While Sudan has suffered civil wars before, the scale of the current crisis is unprecedented. 

At the same time, global cuts to humanitarian aid have reduced the amount of support available for displaced people and may prolong the crisis. 

The war is unprecedented in nature, magnitude, and impact. 

For instance, while previous conflicts took place in remote rural areas, this one started in Khartoum and at the heart of the government. 

Within days of fighting beginning, the RSF took control of most of the capital and federal government institutions, including the country’s main airport, the army and security headquarters, the presidential palace, almost all federal ministries, and the central bank headquarters. 

The occupation of most parts of greater Khartoum was significant because the capital is home to about one-eighth of the country’s population and most of its leading educational institutions. 

The central government was almost paralysed in the first weeks of the conflict. 

The SAF and its allies have destroyed squatter settlements and makeshift homes around Khartoum where IDPs had been driven. In central Sudan, accusations of collaboration with the RSF were used as a pretext to burn down villages. RSF forces have used similar deliberate displacement strategies against adversaries in Darfur. 

The conflict has brought significant destruction and suffering. 

Totalling numbers of deaths from conflict and due to famine, disease, and lack of health care, the total war-related death toll could exceed 150,000, UNHCR says. 

A London School of Hygiene and Tropical Medicine study estimated that more than 61,000 people died in Khartoum alone between April 2023 and June 2024. 

Many more people are believed to be dying from hunger and disease than from conflict, with children particularly affected. 

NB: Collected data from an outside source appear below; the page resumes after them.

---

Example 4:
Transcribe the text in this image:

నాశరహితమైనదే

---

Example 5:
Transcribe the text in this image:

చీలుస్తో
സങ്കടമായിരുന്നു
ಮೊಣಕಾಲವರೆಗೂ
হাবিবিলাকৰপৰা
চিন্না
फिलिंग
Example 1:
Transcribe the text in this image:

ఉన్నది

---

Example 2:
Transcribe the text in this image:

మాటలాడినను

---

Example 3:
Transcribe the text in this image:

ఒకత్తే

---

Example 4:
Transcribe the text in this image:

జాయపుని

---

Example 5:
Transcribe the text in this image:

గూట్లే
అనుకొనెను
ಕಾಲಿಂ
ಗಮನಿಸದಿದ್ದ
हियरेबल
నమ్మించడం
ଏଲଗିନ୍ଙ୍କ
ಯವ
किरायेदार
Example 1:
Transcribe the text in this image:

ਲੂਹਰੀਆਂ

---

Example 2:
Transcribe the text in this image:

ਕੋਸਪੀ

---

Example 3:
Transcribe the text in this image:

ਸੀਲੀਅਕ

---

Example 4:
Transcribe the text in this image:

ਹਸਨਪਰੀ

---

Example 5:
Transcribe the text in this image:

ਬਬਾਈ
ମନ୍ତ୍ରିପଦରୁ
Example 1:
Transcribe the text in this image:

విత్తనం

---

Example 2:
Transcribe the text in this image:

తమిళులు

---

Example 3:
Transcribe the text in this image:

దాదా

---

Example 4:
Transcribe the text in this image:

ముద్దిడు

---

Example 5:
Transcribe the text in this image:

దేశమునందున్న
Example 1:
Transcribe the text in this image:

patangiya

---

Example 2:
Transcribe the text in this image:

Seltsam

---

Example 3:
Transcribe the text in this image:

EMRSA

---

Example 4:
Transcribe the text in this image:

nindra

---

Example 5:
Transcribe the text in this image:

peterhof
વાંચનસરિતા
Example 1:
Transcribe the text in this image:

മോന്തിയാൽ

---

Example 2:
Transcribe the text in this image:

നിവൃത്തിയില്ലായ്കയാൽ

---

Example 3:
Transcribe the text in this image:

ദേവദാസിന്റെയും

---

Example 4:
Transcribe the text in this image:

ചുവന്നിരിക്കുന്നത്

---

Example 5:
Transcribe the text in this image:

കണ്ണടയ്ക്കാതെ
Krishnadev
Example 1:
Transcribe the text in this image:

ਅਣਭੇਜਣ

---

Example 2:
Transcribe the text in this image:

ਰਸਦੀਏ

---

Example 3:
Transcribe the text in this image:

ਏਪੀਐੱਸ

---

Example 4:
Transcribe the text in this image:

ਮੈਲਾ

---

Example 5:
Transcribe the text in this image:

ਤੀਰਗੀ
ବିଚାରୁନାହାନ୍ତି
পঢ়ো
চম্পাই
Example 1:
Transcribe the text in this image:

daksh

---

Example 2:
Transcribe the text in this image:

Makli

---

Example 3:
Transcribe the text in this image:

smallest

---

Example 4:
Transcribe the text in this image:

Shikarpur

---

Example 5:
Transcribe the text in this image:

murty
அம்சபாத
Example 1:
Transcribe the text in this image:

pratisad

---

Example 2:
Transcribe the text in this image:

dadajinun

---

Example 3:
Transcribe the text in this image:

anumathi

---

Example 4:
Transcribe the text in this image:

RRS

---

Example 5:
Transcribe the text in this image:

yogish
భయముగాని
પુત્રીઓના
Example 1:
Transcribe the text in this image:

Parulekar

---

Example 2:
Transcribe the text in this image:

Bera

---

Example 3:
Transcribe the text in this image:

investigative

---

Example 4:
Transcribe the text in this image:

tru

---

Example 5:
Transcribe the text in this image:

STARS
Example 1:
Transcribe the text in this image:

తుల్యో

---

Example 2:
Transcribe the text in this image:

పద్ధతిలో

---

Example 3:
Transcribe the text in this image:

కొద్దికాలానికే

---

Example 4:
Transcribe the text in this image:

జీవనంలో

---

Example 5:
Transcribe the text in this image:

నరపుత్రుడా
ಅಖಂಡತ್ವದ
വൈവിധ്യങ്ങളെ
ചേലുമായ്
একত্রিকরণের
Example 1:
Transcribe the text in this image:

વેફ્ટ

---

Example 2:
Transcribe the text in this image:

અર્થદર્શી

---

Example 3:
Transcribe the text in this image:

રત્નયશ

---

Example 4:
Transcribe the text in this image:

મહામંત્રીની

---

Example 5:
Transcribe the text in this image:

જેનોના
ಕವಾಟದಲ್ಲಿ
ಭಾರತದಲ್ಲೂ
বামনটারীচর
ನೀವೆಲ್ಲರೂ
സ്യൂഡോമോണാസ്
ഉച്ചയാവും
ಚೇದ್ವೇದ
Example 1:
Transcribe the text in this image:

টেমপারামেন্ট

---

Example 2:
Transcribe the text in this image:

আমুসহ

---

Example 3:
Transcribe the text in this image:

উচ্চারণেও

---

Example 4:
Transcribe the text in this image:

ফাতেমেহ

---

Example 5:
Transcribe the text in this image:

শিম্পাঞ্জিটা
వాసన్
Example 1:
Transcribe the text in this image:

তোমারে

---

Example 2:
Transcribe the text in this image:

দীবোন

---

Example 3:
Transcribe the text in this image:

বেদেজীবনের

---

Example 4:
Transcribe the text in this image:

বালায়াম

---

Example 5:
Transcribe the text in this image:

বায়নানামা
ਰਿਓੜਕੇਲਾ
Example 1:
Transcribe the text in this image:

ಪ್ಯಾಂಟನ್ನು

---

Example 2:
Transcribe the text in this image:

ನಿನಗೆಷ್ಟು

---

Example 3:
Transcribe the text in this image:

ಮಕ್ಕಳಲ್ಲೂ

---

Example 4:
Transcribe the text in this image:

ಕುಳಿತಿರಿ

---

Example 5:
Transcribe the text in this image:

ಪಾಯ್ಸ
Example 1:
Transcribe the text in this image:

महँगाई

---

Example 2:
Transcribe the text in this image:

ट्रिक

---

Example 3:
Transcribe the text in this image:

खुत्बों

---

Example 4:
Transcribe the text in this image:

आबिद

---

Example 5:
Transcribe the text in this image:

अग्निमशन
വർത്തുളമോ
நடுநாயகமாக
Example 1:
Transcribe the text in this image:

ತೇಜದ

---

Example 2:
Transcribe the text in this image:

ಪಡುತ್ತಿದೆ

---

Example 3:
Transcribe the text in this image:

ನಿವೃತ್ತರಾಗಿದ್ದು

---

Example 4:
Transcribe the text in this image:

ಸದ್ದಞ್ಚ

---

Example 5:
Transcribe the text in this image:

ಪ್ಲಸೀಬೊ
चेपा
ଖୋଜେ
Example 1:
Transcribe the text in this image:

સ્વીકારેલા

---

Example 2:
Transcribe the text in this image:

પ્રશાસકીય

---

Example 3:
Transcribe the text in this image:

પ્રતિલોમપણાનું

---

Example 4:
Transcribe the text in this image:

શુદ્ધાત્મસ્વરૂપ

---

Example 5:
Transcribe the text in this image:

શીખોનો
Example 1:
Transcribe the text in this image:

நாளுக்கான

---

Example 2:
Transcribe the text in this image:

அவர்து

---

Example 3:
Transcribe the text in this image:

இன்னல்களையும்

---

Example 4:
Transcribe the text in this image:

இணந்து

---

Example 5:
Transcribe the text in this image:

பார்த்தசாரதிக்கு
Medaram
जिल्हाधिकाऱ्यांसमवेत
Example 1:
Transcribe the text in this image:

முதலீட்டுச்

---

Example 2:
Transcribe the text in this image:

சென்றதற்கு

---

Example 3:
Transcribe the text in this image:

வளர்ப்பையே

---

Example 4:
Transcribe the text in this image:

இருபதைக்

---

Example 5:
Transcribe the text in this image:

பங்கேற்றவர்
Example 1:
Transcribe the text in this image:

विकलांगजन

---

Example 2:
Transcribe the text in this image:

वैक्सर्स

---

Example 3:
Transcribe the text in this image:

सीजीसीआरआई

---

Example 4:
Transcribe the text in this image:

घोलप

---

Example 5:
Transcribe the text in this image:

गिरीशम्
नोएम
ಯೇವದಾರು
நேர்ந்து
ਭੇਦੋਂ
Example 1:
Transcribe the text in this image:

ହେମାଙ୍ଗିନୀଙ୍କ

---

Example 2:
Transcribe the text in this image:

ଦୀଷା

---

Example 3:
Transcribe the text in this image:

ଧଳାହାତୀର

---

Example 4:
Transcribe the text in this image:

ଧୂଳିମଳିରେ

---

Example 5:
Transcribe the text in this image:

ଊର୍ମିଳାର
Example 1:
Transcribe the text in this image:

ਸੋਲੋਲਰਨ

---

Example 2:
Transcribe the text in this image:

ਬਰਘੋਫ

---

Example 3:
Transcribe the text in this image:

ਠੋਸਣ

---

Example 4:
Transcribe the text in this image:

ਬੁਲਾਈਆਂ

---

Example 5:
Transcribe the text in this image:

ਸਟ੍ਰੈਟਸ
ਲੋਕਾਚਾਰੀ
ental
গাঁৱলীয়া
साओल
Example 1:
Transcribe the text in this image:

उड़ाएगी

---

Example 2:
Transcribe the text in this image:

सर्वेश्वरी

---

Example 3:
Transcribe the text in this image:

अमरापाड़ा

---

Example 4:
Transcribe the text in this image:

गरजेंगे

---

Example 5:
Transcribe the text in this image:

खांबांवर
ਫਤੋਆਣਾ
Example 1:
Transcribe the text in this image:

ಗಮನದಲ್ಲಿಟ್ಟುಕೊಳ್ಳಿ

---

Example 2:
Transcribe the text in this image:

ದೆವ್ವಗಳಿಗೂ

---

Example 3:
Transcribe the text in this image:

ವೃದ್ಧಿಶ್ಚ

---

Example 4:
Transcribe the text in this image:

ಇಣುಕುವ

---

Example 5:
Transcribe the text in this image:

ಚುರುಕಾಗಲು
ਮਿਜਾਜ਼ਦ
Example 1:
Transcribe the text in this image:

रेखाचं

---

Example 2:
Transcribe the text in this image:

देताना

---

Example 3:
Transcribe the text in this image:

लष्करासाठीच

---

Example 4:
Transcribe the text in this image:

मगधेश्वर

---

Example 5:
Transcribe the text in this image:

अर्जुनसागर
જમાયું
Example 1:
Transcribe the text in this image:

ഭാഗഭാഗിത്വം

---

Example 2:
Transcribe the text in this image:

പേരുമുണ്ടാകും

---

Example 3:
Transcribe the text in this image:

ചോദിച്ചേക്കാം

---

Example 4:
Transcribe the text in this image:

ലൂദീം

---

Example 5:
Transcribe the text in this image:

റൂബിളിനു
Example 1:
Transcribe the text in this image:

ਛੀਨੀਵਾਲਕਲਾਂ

The Sudan Doctors Union has reported that more than 522,000 infants had died from malnutrition between the outbreak of war and January 2025. 

A cholera outbreak, which killed 546 people in 2024, has affected ten states including White Nile, home to many South Sudanese refugees. 

By February 2025, at least 11 of Sudan’s 18 states were facing three or more disease outbreaks, including cholera, dengue, malaria, measles, or diphtheria. 

The health-care system was already weak and has become worse, with 80 percent of hospitals in the worst-hit areas not working. 

Education is virtually non-existent in Sudan with almost all 19 million school-age children out of school. Ninety percent of all 23,000 schools have been closed or are unreachable, as are all universities.